**Objective:** Could you copy the stretch of records below, from the line containing "genus: Eriophorum" through the line containing "genus: Lupinus", word for word, with both of those lines included?

** start Provided material **

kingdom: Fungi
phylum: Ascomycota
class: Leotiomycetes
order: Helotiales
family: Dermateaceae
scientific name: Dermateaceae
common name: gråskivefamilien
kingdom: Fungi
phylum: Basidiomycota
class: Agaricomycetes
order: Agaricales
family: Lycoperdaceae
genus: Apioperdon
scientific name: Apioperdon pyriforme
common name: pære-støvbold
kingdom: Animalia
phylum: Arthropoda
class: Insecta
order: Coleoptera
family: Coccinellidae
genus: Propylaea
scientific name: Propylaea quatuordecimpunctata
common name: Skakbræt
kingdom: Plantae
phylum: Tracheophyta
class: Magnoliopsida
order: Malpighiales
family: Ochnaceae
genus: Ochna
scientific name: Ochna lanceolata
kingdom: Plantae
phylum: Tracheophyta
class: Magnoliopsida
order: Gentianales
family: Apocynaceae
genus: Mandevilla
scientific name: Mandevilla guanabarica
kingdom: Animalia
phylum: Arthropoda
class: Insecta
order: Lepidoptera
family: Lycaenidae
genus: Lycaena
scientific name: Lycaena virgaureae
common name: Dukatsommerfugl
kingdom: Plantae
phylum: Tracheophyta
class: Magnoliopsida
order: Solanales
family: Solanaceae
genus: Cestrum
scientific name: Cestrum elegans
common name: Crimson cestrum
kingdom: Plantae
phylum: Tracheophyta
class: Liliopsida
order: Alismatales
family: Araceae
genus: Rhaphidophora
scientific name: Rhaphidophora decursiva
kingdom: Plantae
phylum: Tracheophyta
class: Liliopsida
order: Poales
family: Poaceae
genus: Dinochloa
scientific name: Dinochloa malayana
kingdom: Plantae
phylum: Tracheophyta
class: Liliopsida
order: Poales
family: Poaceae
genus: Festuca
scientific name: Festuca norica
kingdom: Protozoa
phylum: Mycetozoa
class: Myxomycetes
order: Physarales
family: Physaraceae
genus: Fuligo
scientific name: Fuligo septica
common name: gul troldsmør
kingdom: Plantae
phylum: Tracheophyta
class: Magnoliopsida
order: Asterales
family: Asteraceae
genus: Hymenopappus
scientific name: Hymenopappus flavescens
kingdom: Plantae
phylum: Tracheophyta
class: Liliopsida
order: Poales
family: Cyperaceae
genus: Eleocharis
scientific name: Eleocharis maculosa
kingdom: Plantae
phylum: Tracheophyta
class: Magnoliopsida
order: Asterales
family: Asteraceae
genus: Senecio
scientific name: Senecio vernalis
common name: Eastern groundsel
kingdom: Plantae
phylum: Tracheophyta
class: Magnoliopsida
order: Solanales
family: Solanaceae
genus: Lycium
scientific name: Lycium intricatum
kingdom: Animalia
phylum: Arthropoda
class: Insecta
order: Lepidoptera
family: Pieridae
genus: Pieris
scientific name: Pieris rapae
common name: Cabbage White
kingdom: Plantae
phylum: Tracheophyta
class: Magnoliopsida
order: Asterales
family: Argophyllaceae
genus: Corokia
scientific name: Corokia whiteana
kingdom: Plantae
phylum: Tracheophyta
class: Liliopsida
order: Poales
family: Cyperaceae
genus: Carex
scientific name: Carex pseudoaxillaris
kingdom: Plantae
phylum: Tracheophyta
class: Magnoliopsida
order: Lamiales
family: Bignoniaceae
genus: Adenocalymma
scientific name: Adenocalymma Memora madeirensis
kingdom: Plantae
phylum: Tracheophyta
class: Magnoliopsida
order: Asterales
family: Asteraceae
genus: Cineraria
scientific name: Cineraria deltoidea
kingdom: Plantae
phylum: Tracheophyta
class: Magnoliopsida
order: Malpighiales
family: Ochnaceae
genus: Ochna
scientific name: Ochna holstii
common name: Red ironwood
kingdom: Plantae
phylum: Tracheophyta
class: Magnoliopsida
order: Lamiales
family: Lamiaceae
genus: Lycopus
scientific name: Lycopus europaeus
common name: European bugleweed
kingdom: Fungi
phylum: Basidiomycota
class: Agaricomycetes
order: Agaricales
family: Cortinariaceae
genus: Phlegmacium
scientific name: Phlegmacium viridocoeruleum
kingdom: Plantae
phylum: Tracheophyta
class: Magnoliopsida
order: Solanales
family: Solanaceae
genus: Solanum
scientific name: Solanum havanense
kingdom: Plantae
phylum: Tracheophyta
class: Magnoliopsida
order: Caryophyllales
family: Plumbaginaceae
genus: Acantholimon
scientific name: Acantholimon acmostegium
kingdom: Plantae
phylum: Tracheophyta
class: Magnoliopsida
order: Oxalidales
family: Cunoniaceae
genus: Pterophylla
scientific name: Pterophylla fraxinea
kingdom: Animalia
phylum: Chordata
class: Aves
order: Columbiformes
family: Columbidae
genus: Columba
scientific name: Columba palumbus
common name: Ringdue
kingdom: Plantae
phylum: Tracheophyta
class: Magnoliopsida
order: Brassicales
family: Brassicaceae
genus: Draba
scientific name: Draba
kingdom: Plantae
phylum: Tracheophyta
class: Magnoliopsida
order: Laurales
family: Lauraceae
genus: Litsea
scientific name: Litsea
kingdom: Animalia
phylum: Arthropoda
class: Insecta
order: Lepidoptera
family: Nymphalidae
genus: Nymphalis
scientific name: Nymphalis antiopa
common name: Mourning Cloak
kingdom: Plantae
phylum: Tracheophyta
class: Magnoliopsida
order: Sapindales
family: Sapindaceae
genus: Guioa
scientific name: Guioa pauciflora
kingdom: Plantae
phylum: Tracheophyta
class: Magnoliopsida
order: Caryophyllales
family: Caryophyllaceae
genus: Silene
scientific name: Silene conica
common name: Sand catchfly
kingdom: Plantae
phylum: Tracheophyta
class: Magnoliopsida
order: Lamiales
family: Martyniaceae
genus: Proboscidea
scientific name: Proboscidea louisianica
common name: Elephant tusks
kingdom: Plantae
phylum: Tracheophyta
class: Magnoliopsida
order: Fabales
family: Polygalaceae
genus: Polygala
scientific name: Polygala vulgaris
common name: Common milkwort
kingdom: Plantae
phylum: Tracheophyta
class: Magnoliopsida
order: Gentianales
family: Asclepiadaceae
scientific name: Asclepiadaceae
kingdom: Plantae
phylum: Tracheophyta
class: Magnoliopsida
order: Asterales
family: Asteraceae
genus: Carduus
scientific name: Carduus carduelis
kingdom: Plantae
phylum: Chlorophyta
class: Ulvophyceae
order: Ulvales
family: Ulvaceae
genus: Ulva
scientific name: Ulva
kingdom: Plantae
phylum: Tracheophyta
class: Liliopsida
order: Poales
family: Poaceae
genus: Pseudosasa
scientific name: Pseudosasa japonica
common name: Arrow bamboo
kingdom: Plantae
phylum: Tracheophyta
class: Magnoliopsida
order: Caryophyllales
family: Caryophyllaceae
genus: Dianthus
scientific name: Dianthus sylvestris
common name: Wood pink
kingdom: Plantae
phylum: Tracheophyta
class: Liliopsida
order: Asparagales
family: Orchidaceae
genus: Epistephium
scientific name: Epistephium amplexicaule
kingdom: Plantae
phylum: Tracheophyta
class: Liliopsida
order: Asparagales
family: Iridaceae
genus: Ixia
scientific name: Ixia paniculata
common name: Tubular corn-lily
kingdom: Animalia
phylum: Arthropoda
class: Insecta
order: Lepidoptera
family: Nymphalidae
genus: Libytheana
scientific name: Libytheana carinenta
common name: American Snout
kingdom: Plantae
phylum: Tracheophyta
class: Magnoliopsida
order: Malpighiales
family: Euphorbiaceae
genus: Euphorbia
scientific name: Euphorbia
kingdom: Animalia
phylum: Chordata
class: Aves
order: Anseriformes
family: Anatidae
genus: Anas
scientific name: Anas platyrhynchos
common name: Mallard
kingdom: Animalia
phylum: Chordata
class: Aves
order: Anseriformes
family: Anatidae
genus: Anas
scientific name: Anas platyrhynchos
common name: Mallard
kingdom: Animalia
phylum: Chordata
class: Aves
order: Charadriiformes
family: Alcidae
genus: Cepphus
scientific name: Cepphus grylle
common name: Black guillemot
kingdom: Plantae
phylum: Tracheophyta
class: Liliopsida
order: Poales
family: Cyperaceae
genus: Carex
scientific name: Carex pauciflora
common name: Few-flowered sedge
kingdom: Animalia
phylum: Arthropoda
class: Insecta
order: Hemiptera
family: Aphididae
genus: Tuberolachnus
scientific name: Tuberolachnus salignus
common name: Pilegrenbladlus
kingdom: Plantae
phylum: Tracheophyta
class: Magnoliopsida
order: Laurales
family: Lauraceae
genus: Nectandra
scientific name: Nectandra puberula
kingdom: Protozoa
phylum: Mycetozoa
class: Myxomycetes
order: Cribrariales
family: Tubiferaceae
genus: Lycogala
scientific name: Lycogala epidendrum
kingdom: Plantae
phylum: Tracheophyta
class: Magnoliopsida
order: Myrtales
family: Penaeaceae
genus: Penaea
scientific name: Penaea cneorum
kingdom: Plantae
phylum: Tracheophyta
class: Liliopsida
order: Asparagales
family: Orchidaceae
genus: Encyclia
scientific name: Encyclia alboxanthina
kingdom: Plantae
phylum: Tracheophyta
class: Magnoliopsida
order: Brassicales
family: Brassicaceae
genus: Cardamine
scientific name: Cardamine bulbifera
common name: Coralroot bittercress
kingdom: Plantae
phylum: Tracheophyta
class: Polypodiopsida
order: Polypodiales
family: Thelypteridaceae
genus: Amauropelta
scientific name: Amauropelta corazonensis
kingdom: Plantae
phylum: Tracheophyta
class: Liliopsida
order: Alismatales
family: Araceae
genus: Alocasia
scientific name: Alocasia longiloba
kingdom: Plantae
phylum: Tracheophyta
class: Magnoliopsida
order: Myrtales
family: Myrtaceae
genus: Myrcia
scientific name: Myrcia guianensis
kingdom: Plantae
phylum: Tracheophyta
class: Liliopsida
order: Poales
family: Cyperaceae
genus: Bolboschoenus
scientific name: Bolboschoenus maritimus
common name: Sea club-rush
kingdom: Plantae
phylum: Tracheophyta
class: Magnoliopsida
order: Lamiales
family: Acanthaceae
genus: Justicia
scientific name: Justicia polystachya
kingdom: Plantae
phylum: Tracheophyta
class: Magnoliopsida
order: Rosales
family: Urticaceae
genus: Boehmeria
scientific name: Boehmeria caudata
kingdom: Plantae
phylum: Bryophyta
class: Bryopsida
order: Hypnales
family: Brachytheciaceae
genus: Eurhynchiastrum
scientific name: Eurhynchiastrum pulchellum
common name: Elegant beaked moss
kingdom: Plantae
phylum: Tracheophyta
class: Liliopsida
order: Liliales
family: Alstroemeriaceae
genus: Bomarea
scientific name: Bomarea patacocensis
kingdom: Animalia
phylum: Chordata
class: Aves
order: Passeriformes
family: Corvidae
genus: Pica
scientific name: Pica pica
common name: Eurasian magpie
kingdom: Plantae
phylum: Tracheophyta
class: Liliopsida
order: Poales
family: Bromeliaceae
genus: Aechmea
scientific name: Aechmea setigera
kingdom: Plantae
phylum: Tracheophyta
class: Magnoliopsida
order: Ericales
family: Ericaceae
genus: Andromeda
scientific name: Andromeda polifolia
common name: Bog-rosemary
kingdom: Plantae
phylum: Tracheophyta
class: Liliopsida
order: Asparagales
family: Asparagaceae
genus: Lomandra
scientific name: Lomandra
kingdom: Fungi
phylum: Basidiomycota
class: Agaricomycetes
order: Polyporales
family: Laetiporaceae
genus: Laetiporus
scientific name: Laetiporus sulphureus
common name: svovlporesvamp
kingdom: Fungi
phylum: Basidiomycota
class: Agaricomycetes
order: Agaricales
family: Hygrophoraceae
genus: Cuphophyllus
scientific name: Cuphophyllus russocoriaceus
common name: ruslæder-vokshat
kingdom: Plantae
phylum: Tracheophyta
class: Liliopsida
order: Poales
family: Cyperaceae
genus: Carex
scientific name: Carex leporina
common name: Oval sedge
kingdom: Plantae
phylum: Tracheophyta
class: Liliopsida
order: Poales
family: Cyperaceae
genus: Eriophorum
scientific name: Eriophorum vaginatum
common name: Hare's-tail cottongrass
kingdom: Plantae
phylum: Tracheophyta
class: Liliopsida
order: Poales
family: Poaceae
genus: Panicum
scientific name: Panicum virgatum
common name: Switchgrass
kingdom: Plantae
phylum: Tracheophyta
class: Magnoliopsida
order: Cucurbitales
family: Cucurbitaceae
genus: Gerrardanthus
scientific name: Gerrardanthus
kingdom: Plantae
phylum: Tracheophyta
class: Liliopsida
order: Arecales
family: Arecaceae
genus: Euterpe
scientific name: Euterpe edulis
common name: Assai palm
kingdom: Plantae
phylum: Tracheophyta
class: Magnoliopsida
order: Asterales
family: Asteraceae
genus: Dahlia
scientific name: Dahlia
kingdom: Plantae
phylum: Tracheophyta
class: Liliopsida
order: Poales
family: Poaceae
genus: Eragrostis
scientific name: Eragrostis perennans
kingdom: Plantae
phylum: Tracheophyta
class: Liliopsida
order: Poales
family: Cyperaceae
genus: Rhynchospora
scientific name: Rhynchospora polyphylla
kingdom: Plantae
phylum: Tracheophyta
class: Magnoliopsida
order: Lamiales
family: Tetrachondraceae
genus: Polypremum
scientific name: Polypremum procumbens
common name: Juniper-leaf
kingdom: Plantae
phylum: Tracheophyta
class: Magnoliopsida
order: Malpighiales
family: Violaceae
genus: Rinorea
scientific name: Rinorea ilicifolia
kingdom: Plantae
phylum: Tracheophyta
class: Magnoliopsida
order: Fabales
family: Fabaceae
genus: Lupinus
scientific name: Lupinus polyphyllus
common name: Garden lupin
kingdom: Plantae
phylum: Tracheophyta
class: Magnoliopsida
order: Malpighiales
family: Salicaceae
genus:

** end Provided material **

**Exercise answer:**
genus: Eriophorum
scientific name: Eriophorum vaginatum
common name: Hare's-tail cottongrass
kingdom: Plantae
phylum: Tracheophyta
class: Liliopsida
order: Poales
family: Poaceae
genus: Panicum
scientific name: Panicum virgatum
common name: Switchgrass
kingdom: Plantae
phylum: Tracheophyta
class: Magnoliopsida
order: Cucurbitales
family: Cucurbitaceae
genus: Gerrardanthus
scientific name: Gerrardanthus
kingdom: Plantae
phylum: Tracheophyta
class: Liliopsida
order: Arecales
family: Arecaceae
genus: Euterpe
scientific name: Euterpe edulis
common name: Assai palm
kingdom: Plantae
phylum: Tracheophyta
class: Magnoliopsida
order: Asterales
family: Asteraceae
genus: Dahlia
scientific name: Dahlia
kingdom: Plantae
phylum: Tracheophyta
class: Liliopsida
order: Poales
family: Poaceae
genus: Eragrostis
scientific name: Eragrostis perennans
kingdom: Plantae
phylum: Tracheophyta
class: Liliopsida
order: Poales
family: Cyperaceae
genus: Rhynchospora
scientific name: Rhynchospora polyphylla
kingdom: Plantae
phylum: Tracheophyta
class: Magnoliopsida
order: Lamiales
family: Tetrachondraceae
genus: Polypremum
scientific name: Polypremum procumbens
common name: Juniper-leaf
kingdom: Plantae
phylum: Tracheophyta
class: Magnoliopsida
order: Malpighiales
family: Violaceae
genus: Rinorea
scientific name: Rinorea ilicifolia
kingdom: Plantae
phylum: Tracheophyta
class: Magnoliopsida
order: Fabales
family: Fabaceae
genus: Lupinus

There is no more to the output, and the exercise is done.